Ps. Toby Sculthorp hasn’t sacked me yet (or taken me out to lunch, the utter swine) but it’s surely a matter of time.
I loved At Eternity’s Gate, the Julian Schnabel movie about Vincent van Gogh, and found it immensely tender and revelatory. As the painter-director explained, it’s a first person film, which means the movie is not about him, you are him: you see almost everything through the artist’s eyes and, at the end of it, feel as if you have walked in his shoes down lonely tree-lined lanes towards distant churches, or tramped across fields of dying sunflowers, or cut your own ear off. ‘The movie came out of looking at the paintings,’ said Schnabel, who painted all the painted props (ie Van Gogh’s paintings as seen in the film) himself, and taught Willem Dafoe – who does not play Vincent, but transformed into him – to wield a brush.
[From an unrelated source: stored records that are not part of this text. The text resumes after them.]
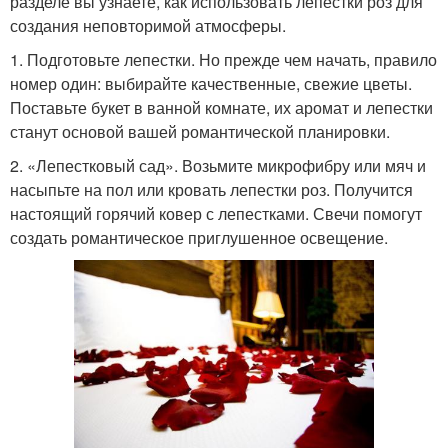
разделе вы узнаете, как использовать лепестки роз для
создания неповторимой атмосферы.
1. Подготовьте лепестки. Но прежде чем начать, правило
номер один: выбирайте качественные, свежие цветы.
Поставьте букет в ванной комнате, их аромат и лепестки
станут основой вашей романтической планировки.
2. «Лепестковый сад». Возьмите микрофибру или мяч и
насыпьте на пол или кровать лепестки роз. Получится
настоящий горячий ковер с лепестками. Свечи помогут
создать романтическое приглушенное освещение.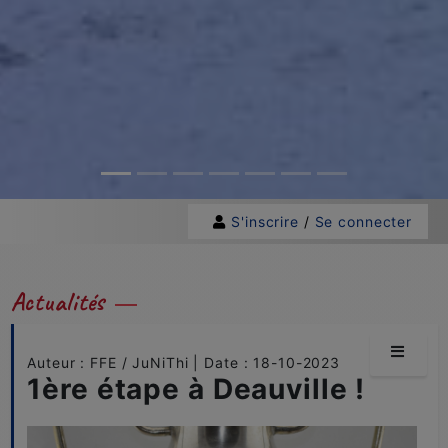
S'inscrire
/
Se connecter
Actualités
Auteur : FFE / JuNiThi | Date : 18-10-2023
1ère étape à Deauville !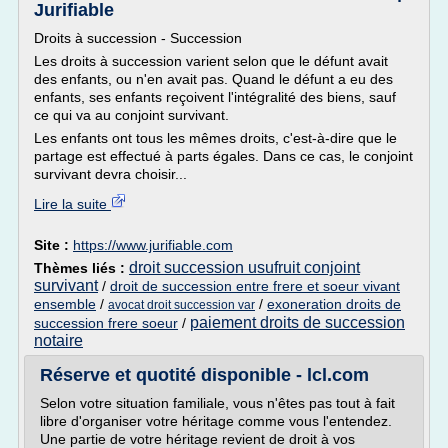
Jurifiable
Droits à succession - Succession
Les droits à succession varient selon que le défunt avait
des enfants, ou n'en avait pas. Quand le défunt a eu des
enfants, ses enfants reçoivent l'intégralité des biens, sauf
ce qui va au conjoint survivant.
Les enfants ont tous les mêmes droits, c'est-à-dire que le
partage est effectué à parts égales. Dans ce cas, le conjoint
survivant devra choisir...
Lire la suite
Site :
https://www.jurifiable.com
droit succession usufruit conjoint
Thèmes liés :
survivant
/
droit de succession entre frere et soeur vivant
ensemble
/
/
exoneration droits de
avocat droit succession var
paiement droits de succession
succession frere soeur
/
notaire
Réserve et quotité disponible - lcl.com
Selon votre situation familiale, vous n'êtes pas tout à fait
libre d'organiser votre héritage comme vous l'entendez.
Une partie de votre héritage revient de droit à vos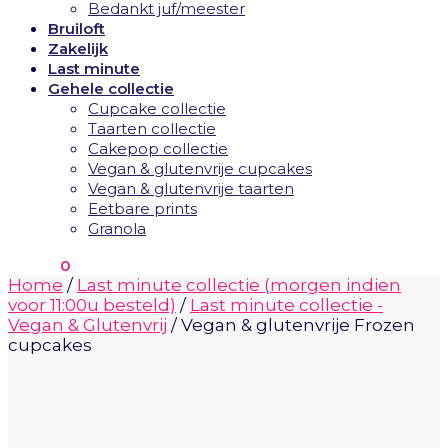
Bedankt juf/meester
Bruiloft
Zakelijk
Last minute
Gehele collectie
Cupcake collectie
Taarten collectie
Cakepop collectie
Vegan & glutenvrije cupcakes
Vegan & glutenvrije taarten
Eetbare prints
Granola
€
0.00
0
Home
/
Last minute collectie (morgen indien
voor 11:00u besteld)
/
Last minute collectie -
Vegan & Glutenvrij
/
Vegan & glutenvrije Frozen
cupcakes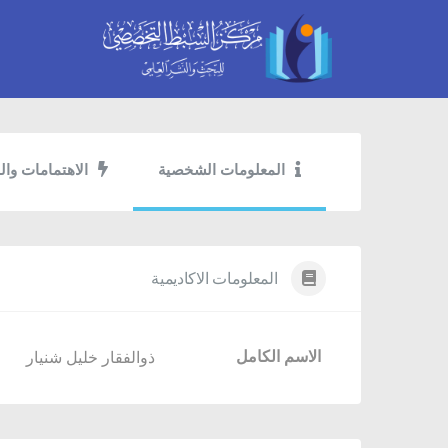
المعلومات الشخصية
الاهتمامات وال
المعلومات الاكاديمية
الاسم الكامل
ذوالفقار خليل شنيار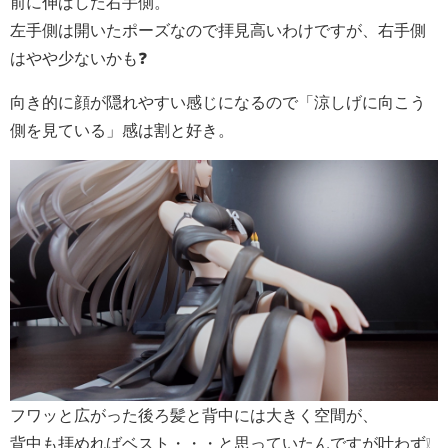
前に伸ばした右手側。
左手側は開いたポーズなので拝見高いわけですが、右手側
はやや少ないかも❓
向き的に顔が隠れやすい感じになるので「涼しげに向こう
側を見ている」感は割と好き。
フワッと広がった後ろ髪と背中には大きく空間が、
背中も拝めればベスト・・・と思っていたんですが叶わず❕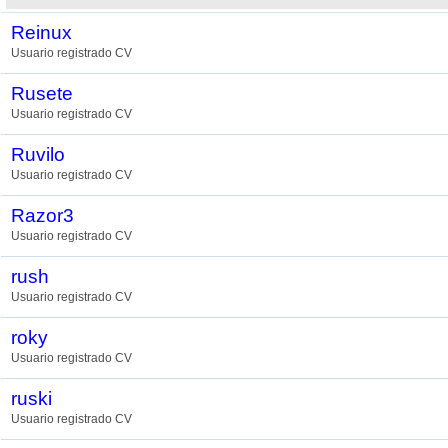
Reinux
Usuario registrado CV
Rusete
Usuario registrado CV
Ruvilo
Usuario registrado CV
Razor3
Usuario registrado CV
rush
Usuario registrado CV
roky
Usuario registrado CV
ruski
Usuario registrado CV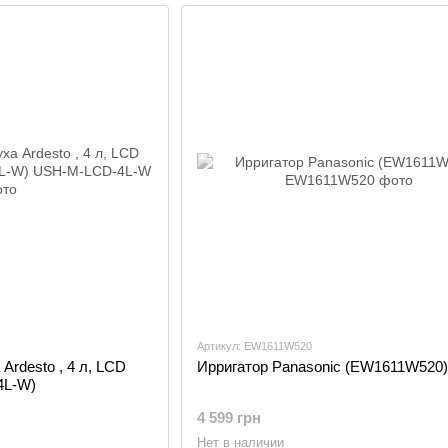
Артикул: EW1611W520
Ardesto , 4 л, LCD
Ирригатор Panasonic (EW1611W520)
4L-W)
4 599 грн
Нет в наличии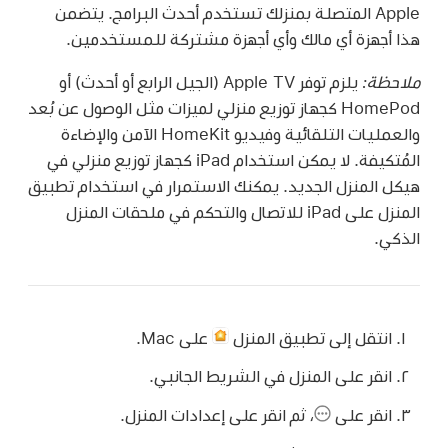
Apple المتصلة بمنزلك تستخدم أحدث البرامج. يتضمن
هذا أجهزة أي مالك وأي أجهزة مشتركة للمستخدمين.
ملاحظة:
يلزم توفر Apple TV (الجيل الرابع أو أحدث) أو
HomePod كجهاز توزيع منزلي لميزات مثل الوصول عن بُعد
والعمليات التلقائية وفيديو HomeKit الآمن والإضاءة
المُتكيفة. لا يمكن استخدام iPad كجهاز توزيع منزلي في
هيكل المنزل الجديد. يمكنك الاستمرار في استخدام تطبيق
المنزل على iPad للاتصال والتحكم في ملحقات المنزل
الذكي.
انتقل إلى تطبيق المنزل
على Mac.
انقر على المنزل في الشريط الجانبي.
انقر على
،
ثم انقر على إعدادات المنزل.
Go see it.
I was so hooked that I barged into the Tate Britain show, Van Gogh and Britain, for my next fix. Before I plunged in to the must-see stuff I popped into the Djanogly Café for a beetroot and hummus wrap, and found myself next to a Dutch mother and daughter who had come to pay homage to one of their nation’s sons. As Brexit approaches such encounters make me feel very sad that we are getting divorced, but we still have no idea what is going to happen to the children, the house, and above all the dog. A needless waste of goodwill and fraternity, and in exchange for what? A handful of trade deals. Never has so much been squandered by so few for so many.
A text arrives from my former managing editor at the Mail on Sunday, John Wellington. The British Press Awards happened this week and this year I’m not a columnist for that paper and therefore not even a bridesmaid, let alone a bride. ‘But you seem to be getting about a bit, regardless,’ Wellie wrote. ‘I read somewhere you had stripped on TV. Surely that merits an award?’